• _Task_
Your task is to repeat exactly the lines below between the line holding "обстеження проводитимуть без направлення." and the line holding "перевірити стан шкіри", inclusive, and only those.

• _Available data_
++++++++++++++++++++
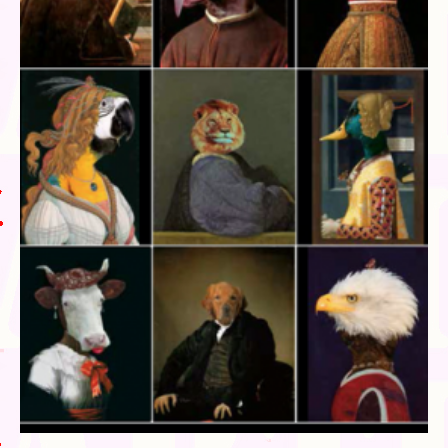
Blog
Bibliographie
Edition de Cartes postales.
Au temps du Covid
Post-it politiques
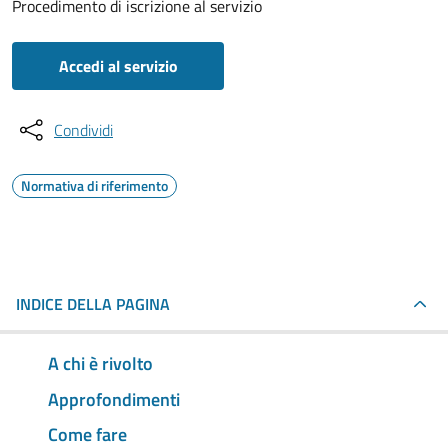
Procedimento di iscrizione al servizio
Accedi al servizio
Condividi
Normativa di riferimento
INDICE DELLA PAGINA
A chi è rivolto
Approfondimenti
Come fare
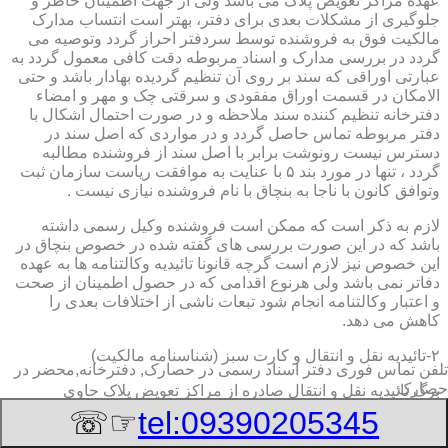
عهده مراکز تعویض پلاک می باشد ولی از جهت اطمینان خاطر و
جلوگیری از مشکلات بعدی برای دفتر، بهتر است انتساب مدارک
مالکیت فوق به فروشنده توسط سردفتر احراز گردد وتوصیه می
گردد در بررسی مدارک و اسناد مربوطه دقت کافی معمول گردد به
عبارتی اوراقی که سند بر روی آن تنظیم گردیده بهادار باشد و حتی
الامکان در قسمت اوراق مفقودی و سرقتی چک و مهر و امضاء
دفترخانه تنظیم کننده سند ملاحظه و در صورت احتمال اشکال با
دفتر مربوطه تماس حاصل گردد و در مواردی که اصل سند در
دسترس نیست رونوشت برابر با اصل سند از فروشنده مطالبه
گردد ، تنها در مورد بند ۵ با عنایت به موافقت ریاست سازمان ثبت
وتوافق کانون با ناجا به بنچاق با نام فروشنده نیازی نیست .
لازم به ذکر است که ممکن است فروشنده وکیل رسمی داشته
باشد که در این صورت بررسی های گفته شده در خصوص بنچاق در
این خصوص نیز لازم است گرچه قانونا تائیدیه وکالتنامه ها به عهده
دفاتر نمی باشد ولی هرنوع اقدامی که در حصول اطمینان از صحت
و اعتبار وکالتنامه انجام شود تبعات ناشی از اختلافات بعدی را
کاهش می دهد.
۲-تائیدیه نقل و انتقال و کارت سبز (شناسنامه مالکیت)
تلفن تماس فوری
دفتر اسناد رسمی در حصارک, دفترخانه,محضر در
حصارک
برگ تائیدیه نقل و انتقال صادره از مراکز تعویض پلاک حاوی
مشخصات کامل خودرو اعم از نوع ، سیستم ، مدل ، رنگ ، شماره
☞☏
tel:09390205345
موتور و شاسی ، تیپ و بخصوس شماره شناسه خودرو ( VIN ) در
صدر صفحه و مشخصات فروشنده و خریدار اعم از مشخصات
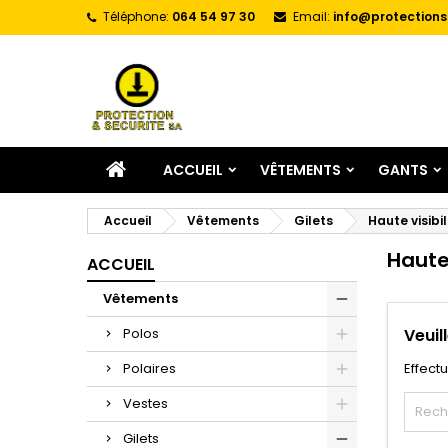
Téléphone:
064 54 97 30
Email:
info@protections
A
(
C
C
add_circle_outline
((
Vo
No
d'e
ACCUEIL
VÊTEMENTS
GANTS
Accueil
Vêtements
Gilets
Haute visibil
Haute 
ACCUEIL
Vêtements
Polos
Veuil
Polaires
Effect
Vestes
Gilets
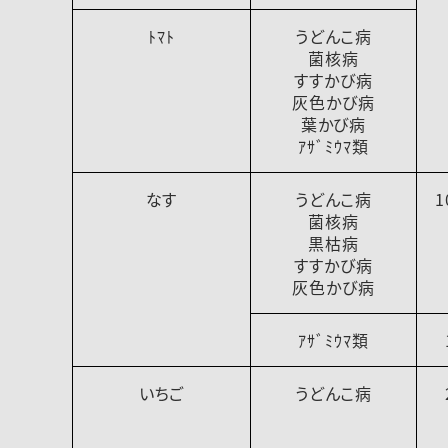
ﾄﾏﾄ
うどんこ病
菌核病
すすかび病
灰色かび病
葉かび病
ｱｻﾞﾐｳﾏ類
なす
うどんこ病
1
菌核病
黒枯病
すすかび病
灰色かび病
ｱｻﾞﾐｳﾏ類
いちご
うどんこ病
++++++++++++++++++++
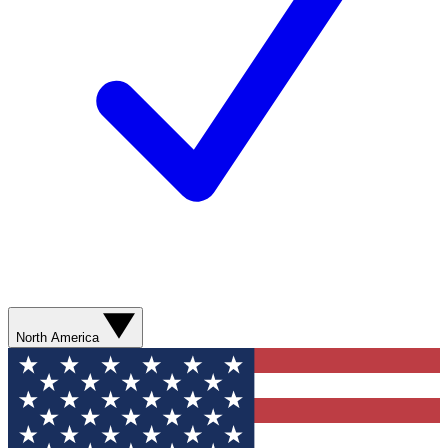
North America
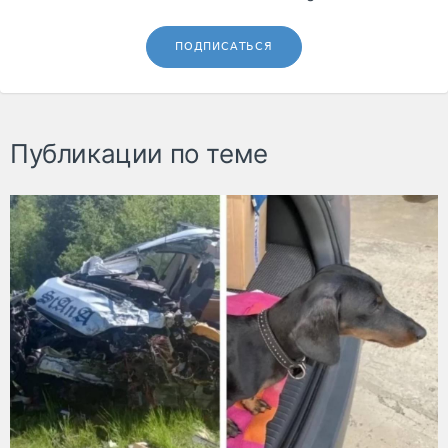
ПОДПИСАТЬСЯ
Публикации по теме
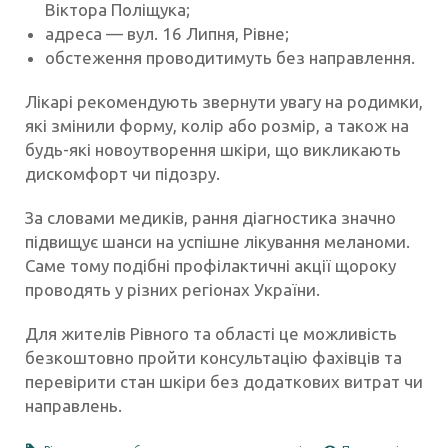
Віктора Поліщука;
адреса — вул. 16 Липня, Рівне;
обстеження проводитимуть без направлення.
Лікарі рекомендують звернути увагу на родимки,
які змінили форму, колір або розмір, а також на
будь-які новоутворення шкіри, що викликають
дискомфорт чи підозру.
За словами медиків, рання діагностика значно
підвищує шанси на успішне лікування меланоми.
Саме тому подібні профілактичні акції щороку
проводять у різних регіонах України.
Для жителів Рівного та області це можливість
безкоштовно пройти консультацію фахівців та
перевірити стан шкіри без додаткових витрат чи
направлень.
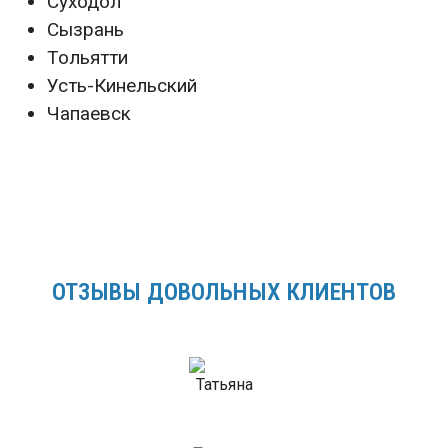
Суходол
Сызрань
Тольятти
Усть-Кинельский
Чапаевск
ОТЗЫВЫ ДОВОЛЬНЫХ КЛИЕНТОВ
++++++++++++++++++++
• _Answer to the exercise_
обстеження проводитимуть без направлення.
Лікарі рекомендують звернути увагу на родимки,
які змінили форму, колір або розмір, а також на
будь-які новоутворення шкіри, що викликають
дискомфорт чи підозру.
За словами медиків, рання діагностика значно
підвищує шанси на успішне лікування меланоми.
Саме тому подібні профілактичні акції щороку
проводять у різних регіонах України.
Для жителів Рівного та області це можливість
безкоштовно пройти консультацію фахівців та
перевірити стан шкіри без додаткових витрат чи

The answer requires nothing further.